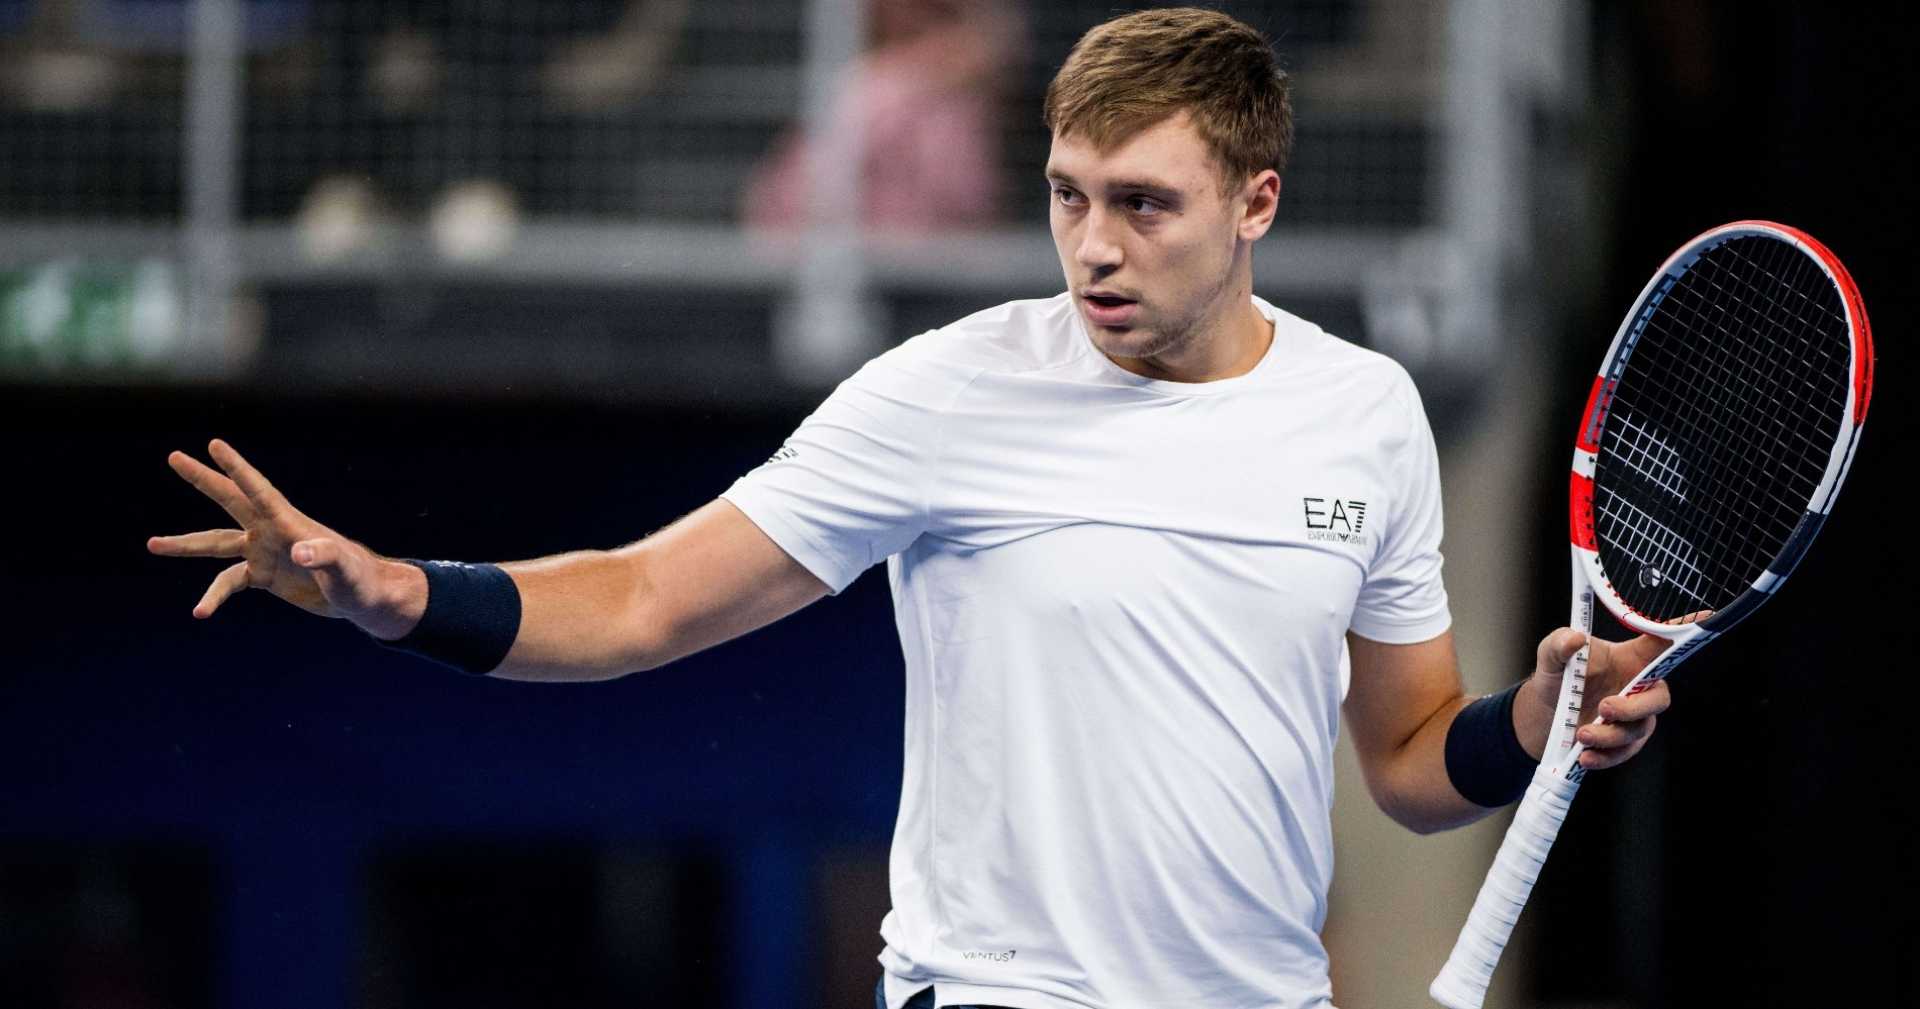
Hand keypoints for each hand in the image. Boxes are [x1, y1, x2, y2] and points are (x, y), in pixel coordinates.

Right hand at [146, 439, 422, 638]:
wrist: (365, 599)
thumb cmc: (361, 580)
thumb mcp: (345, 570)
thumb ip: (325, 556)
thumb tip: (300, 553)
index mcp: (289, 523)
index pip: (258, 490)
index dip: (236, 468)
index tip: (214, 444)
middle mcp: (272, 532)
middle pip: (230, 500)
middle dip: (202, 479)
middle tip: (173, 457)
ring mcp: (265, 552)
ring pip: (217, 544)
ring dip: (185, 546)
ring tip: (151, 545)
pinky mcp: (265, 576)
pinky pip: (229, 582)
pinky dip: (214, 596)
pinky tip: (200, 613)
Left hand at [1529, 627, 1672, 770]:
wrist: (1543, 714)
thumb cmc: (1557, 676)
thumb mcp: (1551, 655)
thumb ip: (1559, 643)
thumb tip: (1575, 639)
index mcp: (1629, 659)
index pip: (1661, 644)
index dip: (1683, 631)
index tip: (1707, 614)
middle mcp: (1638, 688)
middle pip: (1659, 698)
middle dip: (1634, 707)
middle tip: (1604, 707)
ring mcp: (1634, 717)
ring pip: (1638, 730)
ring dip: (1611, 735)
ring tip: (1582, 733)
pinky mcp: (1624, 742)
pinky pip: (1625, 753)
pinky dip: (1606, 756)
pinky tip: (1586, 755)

▶ [Your objective]: Reproduce the data above without a single change, please, but without its pictures.

▶ [Output below]:
Hand keypoints for each hand in the image. Boxes are [x1, y1, x2, y2] and points are (x, y), in pixel coordinates.

Right hand at [146, 439, 422, 638]:
wrist: (365, 599)
thumb cmc: (361, 580)
thumb mcp: (345, 570)
thumb ip: (325, 556)
thumb tip: (300, 553)
index mcp: (289, 523)
index pip: (258, 490)
index dip: (236, 468)
index tip: (214, 444)
middle mcp: (272, 532)
middle pip: (230, 500)
middle dip: (202, 479)
middle tip: (173, 457)
ring mcp: (265, 552)
ring pip: (217, 544)
ring dip: (185, 546)
ring tip: (151, 545)
pinky mcp: (265, 576)
pinky pip: (229, 582)
pinky dip: (214, 596)
pinky tip: (200, 613)
Left hand at [1529, 627, 1672, 770]:
wrist: (1543, 714)
thumb cmc: (1557, 676)
thumb mcp: (1551, 655)
thumb ip: (1559, 643)
thumb tip: (1575, 639)
index mcp: (1629, 659)
index pip: (1661, 644)
index dip: (1683, 631)
index tip: (1707, 614)
middle mcp: (1638, 688)
middle pip: (1659, 698)
middle dip: (1634, 707)
middle tip: (1604, 707)
ring mcp: (1634, 717)
ring pip: (1638, 730)
ring dip: (1611, 735)
ring tip: (1582, 733)
pinky mcp: (1624, 742)
pinky pip: (1625, 753)
pinky dip: (1606, 756)
pinky tip: (1586, 755)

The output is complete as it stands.